When my three brothers followed father's path, mother forbade him to make me the fourth farmer. She said, I should travel out of the countryside. Perhaps becoming a merchant or a banker. Yet she also said, I have a voice too tender for that sort of work. Maybe becoming a singer instead, or a teacher. Until one day, mother saw me fighting with my second brother. Then, finally, with excitement, as she was tending my brother's wound, she said that I was fit to be a soldier.

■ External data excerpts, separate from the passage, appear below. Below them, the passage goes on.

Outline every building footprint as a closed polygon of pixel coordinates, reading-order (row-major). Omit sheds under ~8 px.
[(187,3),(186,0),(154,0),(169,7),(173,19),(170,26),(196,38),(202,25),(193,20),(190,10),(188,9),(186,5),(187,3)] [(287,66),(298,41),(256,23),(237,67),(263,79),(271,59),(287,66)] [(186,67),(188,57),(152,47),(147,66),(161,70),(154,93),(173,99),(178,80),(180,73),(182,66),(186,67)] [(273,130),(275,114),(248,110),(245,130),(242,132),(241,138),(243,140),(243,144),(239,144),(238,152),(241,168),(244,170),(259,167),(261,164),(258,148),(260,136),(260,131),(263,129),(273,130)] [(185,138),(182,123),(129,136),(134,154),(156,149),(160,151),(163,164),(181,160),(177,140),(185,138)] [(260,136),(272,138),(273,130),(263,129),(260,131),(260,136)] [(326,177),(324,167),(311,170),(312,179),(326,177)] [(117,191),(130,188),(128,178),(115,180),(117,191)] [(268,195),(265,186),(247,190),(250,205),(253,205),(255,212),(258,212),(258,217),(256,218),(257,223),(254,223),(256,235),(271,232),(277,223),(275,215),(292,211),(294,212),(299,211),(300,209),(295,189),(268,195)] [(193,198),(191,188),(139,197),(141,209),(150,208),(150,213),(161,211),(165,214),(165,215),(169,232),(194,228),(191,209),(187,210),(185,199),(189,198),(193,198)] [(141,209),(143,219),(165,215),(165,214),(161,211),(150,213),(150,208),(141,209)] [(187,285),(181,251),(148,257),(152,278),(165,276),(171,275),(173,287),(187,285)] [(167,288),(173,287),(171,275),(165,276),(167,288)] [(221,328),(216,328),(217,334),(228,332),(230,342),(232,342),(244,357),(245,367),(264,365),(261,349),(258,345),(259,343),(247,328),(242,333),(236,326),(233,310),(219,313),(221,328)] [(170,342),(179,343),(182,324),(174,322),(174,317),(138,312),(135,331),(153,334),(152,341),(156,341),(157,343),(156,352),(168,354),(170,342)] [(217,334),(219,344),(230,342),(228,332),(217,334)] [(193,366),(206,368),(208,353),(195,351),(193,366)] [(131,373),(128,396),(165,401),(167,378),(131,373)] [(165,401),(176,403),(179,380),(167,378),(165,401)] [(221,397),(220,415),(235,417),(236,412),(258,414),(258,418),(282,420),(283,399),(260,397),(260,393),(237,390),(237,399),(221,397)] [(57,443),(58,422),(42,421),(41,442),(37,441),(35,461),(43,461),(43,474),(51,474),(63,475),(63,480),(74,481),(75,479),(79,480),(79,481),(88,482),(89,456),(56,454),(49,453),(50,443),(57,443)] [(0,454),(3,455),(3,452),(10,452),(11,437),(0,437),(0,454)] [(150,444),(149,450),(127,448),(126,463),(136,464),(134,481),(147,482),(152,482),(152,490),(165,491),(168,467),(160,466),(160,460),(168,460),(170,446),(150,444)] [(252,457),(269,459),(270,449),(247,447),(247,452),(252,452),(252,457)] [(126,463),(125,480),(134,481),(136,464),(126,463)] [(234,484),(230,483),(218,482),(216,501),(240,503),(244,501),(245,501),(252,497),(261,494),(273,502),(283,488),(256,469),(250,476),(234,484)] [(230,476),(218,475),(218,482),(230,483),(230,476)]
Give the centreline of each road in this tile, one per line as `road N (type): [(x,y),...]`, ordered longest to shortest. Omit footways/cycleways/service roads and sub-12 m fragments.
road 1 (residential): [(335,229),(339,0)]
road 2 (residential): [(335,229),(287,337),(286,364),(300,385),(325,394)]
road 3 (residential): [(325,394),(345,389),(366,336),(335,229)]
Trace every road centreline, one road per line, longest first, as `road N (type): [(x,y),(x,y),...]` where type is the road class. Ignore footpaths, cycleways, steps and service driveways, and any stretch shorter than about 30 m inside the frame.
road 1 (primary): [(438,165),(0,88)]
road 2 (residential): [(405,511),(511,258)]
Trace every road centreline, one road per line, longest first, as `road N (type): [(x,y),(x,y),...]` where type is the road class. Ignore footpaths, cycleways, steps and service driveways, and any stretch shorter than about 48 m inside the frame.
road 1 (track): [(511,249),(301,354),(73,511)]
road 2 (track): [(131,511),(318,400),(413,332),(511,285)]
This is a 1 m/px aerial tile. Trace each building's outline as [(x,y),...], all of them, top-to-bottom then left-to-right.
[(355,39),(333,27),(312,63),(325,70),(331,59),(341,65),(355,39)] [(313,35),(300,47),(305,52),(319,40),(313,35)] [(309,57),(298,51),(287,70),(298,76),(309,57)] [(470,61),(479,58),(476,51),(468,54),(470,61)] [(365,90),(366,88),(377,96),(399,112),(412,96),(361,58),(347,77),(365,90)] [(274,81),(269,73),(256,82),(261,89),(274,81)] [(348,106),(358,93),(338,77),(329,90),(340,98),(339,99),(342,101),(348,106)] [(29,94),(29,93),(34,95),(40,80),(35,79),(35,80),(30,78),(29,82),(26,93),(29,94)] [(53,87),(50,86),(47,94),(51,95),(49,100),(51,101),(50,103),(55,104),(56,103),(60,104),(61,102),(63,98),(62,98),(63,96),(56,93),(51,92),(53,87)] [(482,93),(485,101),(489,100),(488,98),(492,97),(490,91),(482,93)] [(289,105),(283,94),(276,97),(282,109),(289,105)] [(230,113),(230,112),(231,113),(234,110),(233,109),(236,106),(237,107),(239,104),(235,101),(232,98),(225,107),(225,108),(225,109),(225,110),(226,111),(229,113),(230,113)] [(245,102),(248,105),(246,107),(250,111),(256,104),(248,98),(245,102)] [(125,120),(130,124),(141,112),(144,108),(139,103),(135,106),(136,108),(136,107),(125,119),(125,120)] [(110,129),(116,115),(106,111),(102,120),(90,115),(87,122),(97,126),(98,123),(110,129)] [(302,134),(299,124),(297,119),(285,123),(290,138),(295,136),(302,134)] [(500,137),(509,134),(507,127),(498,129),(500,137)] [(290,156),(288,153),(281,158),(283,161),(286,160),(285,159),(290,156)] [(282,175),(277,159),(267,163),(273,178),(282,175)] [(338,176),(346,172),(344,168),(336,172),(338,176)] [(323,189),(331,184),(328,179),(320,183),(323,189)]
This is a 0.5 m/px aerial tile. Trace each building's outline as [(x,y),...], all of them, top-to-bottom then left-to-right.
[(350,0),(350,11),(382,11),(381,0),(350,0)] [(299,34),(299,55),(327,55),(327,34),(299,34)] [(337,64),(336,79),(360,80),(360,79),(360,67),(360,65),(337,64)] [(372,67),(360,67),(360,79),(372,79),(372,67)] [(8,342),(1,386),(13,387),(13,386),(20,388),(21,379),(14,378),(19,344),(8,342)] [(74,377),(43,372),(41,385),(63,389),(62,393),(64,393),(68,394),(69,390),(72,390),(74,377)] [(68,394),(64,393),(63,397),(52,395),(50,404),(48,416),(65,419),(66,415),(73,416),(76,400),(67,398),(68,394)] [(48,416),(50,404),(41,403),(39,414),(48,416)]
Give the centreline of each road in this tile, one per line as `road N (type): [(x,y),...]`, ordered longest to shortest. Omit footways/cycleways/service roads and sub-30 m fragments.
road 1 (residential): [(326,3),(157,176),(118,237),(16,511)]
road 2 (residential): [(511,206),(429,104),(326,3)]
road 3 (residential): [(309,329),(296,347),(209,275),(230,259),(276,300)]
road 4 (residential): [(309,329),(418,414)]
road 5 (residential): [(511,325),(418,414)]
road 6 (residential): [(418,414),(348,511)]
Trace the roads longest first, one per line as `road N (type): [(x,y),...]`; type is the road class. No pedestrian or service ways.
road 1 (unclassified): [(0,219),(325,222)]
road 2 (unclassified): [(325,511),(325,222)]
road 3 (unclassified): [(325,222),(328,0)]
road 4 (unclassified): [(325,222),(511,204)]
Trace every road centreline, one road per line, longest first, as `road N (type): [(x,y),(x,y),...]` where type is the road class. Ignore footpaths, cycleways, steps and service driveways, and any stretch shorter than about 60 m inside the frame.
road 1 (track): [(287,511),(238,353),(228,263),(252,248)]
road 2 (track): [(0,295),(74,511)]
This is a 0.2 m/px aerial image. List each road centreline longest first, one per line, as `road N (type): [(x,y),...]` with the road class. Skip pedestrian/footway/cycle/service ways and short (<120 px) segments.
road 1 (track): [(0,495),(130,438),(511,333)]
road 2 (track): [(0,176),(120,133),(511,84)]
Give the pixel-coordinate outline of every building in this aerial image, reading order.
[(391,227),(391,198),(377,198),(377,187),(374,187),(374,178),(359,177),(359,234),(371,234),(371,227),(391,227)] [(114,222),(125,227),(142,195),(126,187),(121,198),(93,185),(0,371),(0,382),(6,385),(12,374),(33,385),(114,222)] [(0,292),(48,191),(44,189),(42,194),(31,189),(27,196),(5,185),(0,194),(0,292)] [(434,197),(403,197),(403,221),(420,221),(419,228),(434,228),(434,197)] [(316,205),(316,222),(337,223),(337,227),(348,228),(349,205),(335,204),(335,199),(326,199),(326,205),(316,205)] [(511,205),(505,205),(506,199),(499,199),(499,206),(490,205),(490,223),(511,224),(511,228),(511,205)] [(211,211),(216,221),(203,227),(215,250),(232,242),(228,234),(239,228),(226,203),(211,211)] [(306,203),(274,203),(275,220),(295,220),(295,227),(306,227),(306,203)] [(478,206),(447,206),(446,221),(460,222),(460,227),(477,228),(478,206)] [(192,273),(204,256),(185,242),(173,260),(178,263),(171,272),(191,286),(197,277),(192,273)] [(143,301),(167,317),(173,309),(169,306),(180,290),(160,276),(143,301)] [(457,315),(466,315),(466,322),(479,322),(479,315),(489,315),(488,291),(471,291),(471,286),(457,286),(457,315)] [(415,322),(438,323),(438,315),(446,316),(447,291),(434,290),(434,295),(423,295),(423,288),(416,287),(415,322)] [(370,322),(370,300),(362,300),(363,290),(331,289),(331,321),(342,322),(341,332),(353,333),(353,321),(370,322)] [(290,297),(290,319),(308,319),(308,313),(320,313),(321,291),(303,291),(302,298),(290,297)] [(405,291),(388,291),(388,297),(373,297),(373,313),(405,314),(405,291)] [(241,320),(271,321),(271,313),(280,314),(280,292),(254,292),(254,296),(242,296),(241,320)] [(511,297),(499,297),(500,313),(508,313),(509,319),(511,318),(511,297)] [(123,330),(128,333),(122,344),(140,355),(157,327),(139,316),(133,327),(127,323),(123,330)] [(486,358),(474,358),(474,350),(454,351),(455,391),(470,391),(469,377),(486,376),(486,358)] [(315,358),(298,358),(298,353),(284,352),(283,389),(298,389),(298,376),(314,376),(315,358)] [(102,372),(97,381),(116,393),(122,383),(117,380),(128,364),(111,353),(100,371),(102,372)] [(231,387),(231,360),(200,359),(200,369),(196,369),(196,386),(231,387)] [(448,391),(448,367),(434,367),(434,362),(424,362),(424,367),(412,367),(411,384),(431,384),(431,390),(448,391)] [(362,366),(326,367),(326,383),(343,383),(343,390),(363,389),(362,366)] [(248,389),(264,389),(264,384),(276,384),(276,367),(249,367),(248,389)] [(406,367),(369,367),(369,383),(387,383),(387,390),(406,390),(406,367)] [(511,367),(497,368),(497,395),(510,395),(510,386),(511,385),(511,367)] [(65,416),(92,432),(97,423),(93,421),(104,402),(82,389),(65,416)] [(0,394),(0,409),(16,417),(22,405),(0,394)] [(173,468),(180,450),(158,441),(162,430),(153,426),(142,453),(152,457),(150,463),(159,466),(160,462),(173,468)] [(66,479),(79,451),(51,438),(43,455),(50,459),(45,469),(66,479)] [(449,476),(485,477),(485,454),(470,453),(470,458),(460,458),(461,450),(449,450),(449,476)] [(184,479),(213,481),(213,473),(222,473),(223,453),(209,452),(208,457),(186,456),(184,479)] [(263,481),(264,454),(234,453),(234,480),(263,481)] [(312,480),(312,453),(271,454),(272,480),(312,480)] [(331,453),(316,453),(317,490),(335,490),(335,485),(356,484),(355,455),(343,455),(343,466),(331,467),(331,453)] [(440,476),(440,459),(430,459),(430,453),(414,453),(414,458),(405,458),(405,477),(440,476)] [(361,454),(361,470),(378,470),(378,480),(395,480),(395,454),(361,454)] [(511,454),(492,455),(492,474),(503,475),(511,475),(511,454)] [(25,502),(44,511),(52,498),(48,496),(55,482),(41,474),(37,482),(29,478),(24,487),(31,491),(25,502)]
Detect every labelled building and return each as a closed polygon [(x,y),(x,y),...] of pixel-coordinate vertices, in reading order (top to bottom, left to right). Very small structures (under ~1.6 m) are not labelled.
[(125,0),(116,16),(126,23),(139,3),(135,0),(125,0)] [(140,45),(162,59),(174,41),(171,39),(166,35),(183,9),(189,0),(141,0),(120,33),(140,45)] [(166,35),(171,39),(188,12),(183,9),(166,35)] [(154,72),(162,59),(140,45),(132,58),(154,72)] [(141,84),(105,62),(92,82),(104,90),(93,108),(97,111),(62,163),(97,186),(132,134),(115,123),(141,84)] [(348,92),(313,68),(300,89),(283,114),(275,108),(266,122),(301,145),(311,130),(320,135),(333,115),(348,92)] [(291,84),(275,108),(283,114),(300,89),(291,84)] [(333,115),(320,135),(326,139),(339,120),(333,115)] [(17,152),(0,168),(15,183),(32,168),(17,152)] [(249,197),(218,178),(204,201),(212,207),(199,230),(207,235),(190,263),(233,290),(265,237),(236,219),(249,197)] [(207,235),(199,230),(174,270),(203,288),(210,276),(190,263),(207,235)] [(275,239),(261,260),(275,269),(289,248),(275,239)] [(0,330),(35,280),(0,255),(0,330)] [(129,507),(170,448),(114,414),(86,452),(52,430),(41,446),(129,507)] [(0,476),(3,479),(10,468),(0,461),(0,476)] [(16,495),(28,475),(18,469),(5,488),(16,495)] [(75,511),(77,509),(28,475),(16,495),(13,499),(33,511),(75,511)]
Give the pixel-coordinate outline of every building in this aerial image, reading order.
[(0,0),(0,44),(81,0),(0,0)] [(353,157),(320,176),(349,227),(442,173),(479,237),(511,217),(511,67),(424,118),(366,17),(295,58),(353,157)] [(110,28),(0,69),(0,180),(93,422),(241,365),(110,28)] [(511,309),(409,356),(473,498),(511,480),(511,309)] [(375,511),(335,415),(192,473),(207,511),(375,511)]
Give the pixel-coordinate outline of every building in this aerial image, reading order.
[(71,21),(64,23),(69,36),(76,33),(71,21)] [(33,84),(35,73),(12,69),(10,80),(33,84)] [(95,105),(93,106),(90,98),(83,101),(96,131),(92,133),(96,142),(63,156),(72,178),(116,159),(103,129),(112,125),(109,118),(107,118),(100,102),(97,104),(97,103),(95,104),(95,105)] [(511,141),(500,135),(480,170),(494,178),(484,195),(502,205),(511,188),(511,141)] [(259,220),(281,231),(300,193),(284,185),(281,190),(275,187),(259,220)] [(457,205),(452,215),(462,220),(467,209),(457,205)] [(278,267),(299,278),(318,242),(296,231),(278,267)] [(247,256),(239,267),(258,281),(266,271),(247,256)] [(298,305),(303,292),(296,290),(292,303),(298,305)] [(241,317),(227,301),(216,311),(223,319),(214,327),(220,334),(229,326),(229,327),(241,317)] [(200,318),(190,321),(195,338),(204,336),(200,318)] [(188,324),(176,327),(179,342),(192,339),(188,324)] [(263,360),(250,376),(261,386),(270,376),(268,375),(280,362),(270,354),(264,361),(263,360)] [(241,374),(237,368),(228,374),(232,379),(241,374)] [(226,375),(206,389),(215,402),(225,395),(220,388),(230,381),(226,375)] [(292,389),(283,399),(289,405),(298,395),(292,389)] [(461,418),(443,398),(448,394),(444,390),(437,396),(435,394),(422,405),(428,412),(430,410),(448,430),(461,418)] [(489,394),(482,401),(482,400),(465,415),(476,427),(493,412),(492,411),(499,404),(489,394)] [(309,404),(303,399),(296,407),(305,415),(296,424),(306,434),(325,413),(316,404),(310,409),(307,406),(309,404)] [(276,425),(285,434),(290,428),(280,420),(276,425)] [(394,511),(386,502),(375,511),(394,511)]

When I went to the army, Molly, I couldn't see her as often. Once, it was everyday, and then suddenly, once a year at Eid Al-Fitr. Her foul-smelling djenkol which I once hated, slowly became a nostalgic dinner. That tiny wooden house slowly shadowed my mind at night so I would feel comfortable sleeping like a batch of sardines in the barracks. Her neverending voice from dusk till dawn, slowly entered my ears in every silence. And when I could at last meet her, her voice deafened my brothers, and I would listen to it like a song.


[187 seconds silence]

[Snuffling noise]


ServantMolly... I have to make peace. Make peace with fate. With destiny. Her voice will become tears, till they dry out and then silence. Silence, as if waiting for something. Silence, as if remembering something. The other three sons can never replace her youngest. And I have to make peace, because I will be there. I will be there, witnessing my absence in her life. Mother, whose djenkol will never again be tasted by me. Mother, whose kitchen will never be set foot by me. Mother, whose smile will never be about me. Mother, whose tears will always be about me.

I have to make peace. I have to make peace. I have to make peace. I have to make peace. Molly, help me make peace. Help me make peace, Molly. Help me.